In my family, thanks to my father's job at ICI Fibres in Pontypool, our industrial talk was confined to the properties of nylon. Could a human body levitate, we wondered, on a force-field of static electricity after sliding at full speed between two sheets of said fabric?
It means that the processes of making steel remain a mystery to me. The stack annealer basement has nevertheless become a little underground haven for a head scorched overground by the sun ripping through the thin air above the old Ebbw Vale works. The SAB has been transformed into Y Lle Celf, a home for delicate art on walls thick enough to make China's Three Gorges dam look like tissue paper.
I say that only to be able to use the only long Welsh word I know, in admiration of the gwrthgyferbyniad between concrete and canvas. And I love the lle, especially the long ramp going past the trio of canvasses by Manon Awst and Benjamin Walther. "On the Way to History" is my favourite, although I am still spooked at the point by the Paper Chain Dolls by Wendy Mayer. In any language these are troubling figures.
Next door to the Lle Celf is an even quieter spot, the community garden. On Saturated Sunday, when 25,000 poured gloriously through the dust storm, I found myself alone in the garden with a local woman and her dog. "He's misbehaving," she said, sitting her mutt down and giving him a hug.

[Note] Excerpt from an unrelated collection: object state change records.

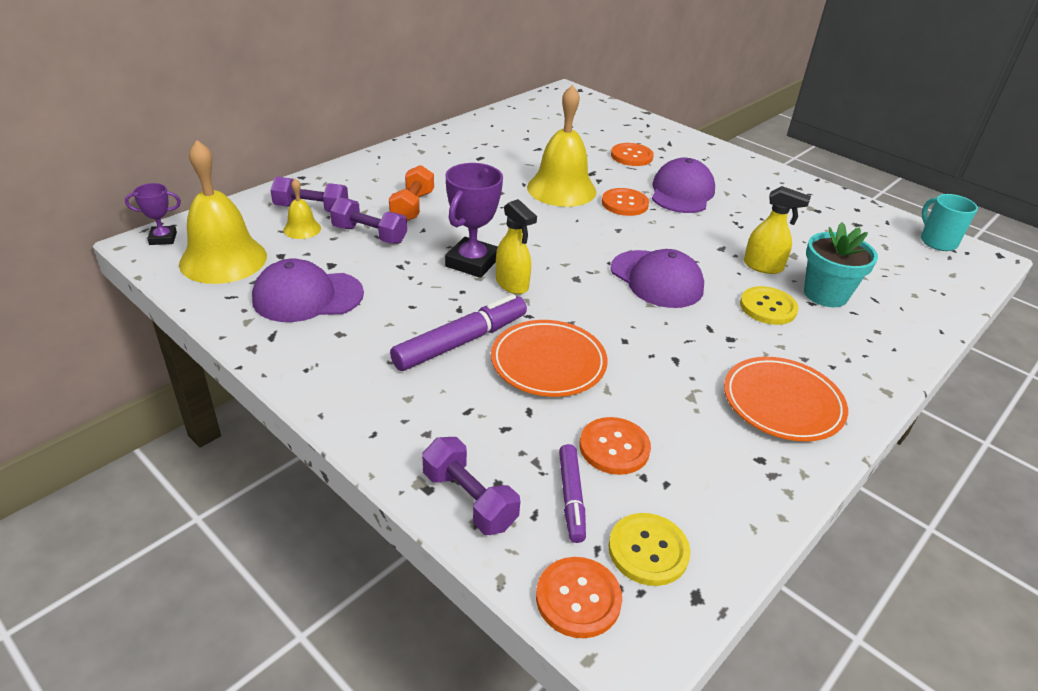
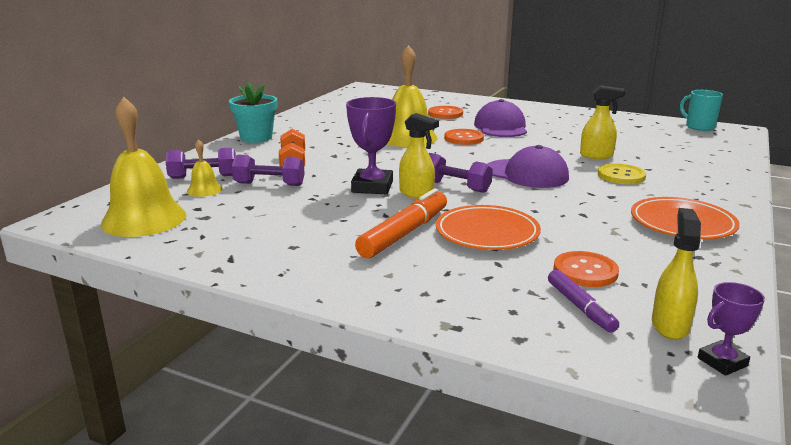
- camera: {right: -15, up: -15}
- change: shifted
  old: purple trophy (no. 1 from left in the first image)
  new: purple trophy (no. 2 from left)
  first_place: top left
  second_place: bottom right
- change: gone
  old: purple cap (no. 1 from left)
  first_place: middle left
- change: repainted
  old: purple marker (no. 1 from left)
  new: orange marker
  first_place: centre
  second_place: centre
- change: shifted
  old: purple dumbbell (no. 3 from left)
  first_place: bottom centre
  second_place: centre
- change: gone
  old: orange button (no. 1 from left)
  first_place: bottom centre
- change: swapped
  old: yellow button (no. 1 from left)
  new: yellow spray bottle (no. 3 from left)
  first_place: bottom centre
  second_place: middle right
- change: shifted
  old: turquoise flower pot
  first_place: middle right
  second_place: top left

I reached out a hand and he growled. I returned to the photos of the works in their heyday and in decline. They made nearly 17 million tons of steel at Ebbw Vale before they tore down the blast furnaces. I found out what they did in a stack annealing basement: heat great coils of steel to soften them before rolling.
Now it's an art gallery that pulls me back, past the disturbing paper chain dolls.